* WHAT NEEDS TO BE DONE
Copy each line of the data below with the word "find".

'''

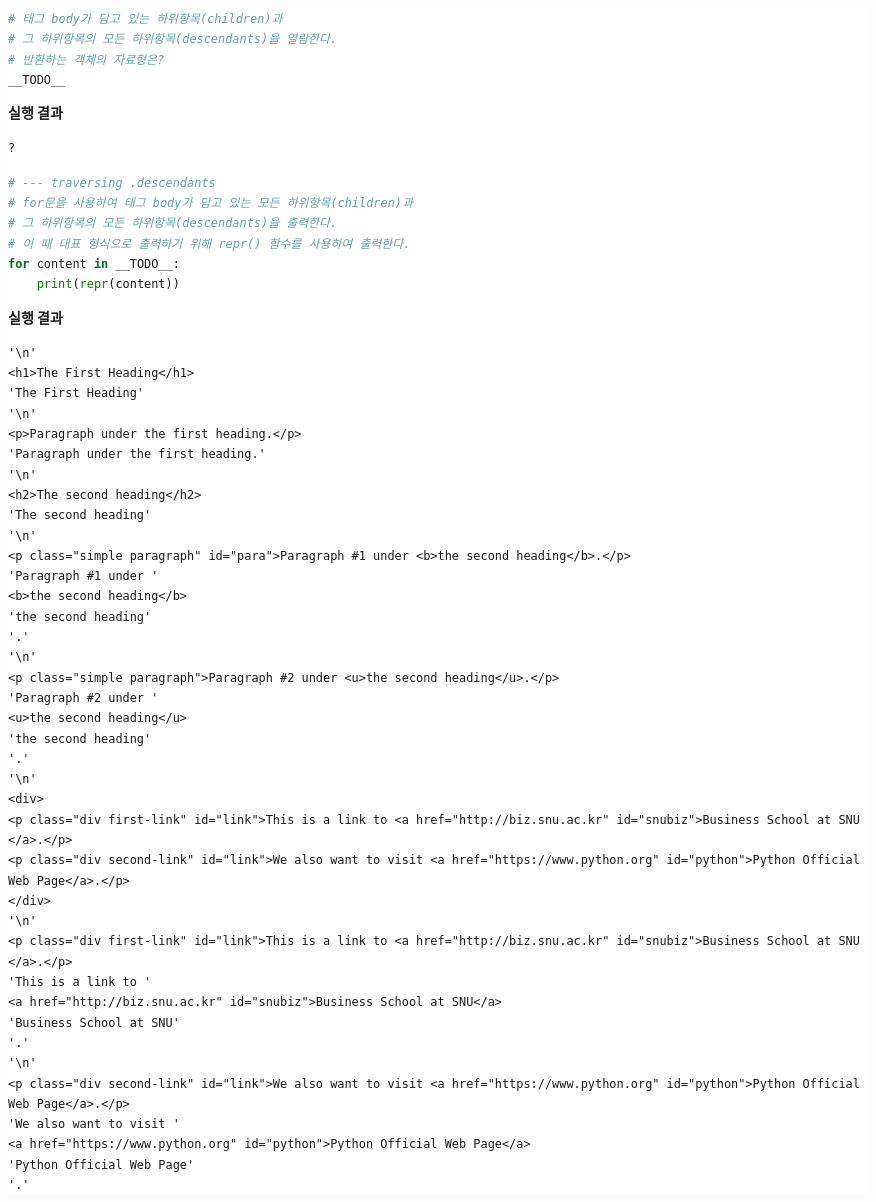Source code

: 

```python
# 태그 body가 담고 있는 하위항목(children)과 
# 그 하위항목의 모든 하위항목(descendants)을 열람한다.
# 반환하는 객체의 자료형은?
__TODO__
```

**실행 결과**
```
?
```


```python
# --- traversing .descendants
# for문을 사용하여 태그 body가 담고 있는 모든 하위항목(children)과 
# 그 하위항목의 모든 하위항목(descendants)을 출력한다.
# 이 때 대표 형식으로 출력하기 위해 repr() 함수를 사용하여 출력한다.
for content in __TODO__:
    print(repr(content))
```

**실행 결과**
```
'\n'
<h1>The First Heading</h1>
'The First Heading'
'\n'
<p>Paragraph under the first heading.</p>
'Paragraph under the first heading.'
'\n'
<h2>The second heading</h2>
'The second heading'
'\n'
<p class="simple paragraph" id="para">Paragraph #1 under <b>the second heading</b>.</p>
'Paragraph #1 under '
<b>the second heading</b>
'the second heading'
'.'
'\n'
<p class="simple paragraph">Paragraph #2 under <u>the second heading</u>.</p>
'Paragraph #2 under '
<u>the second heading</u>
'the second heading'
'.'
'\n'
<div>
<p class="div first-link" id="link">This is a link to <a href="http://biz.snu.ac.kr" id="snubiz">Business School at SNU</a>.</p>
<p class="div second-link" id="link">We also want to visit <a href="https://www.python.org" id="python">Python Official Web Page</a>.</p>
</div>
'\n'
<p class="div first-link" id="link">This is a link to <a href="http://biz.snu.ac.kr" id="snubiz">Business School at SNU</a>.</p>
'This is a link to '
<a href="http://biz.snu.ac.kr" id="snubiz">Business School at SNU</a>
'Business School at SNU'
'.'
'\n'
<p class="div second-link" id="link">We also want to visit <a href="https://www.python.org" id="python">Python Official Web Page</a>.</p>
'We also want to visit '
<a href="https://www.python.org" id="python">Python Official Web Page</a>
'Python Official Web Page'
'.'
```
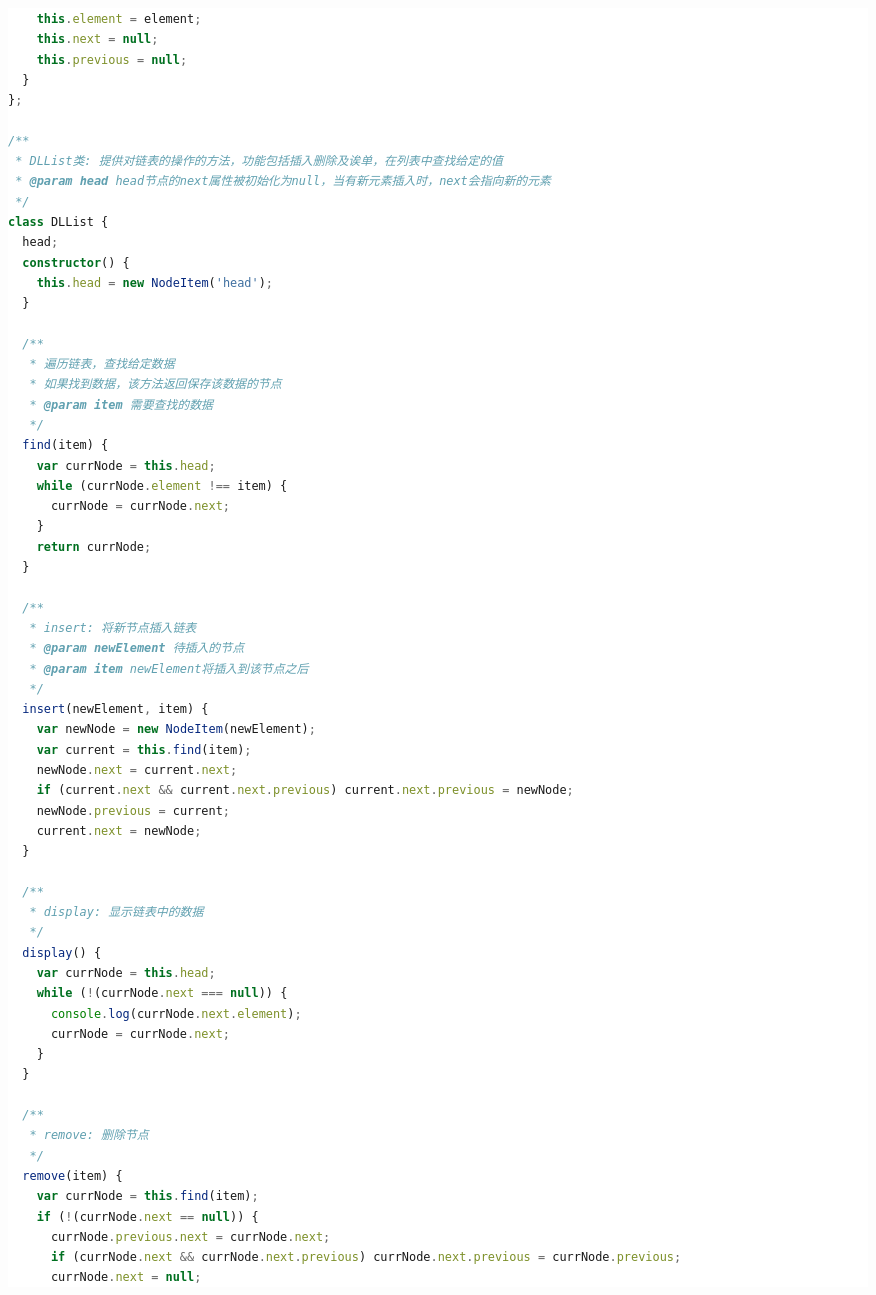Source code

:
 ```typescript
    this.element = element;
    this.next = null;
    this.previous = null;
  }
};

/**
 * DLList类: 提供对链表的操作的方法，功能包括插入删除及诶单，在列表中查找给定的值
 * @param head head节点的next属性被初始化为null，当有新元素插入时，next会指向新的元素
 */
class DLList {
  head;
  constructor() {
    this.head = new NodeItem('head');
  }

  /**
   * 遍历链表，查找给定数据
   * 如果找到数据，该方法返回保存该数据的节点
   * @param item 需要查找的数据
   */
  find(item) {
    var currNode = this.head;
    while (currNode.element !== item) {
      currNode = currNode.next;
    }
    return currNode;
  }

  /**
   * insert: 将新节点插入链表
   * @param newElement 待插入的节点
   * @param item newElement将插入到该节点之后
   */
  insert(newElement, item) {
    var newNode = new NodeItem(newElement);
    var current = this.find(item);
    newNode.next = current.next;
    if (current.next && current.next.previous) current.next.previous = newNode;
    newNode.previous = current;
    current.next = newNode;
  }

  /**
   * display: 显示链表中的数据
   */
  display() {
    var currNode = this.head;
    while (!(currNode.next === null)) {
      console.log(currNode.next.element);
      currNode = currNode.next;
    }
  }

  /**
   * remove: 删除节点
   */
  remove(item) {
    var currNode = this.find(item);
    if (!(currNode.next == null)) {
      currNode.previous.next = currNode.next;
      if (currNode.next && currNode.next.previous) currNode.next.previous = currNode.previous;
      currNode.next = null;
```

'''

* EXERCISE SOLUTION
  find(item) {
    var current = this.find(item);
    var currNode = this.find(item);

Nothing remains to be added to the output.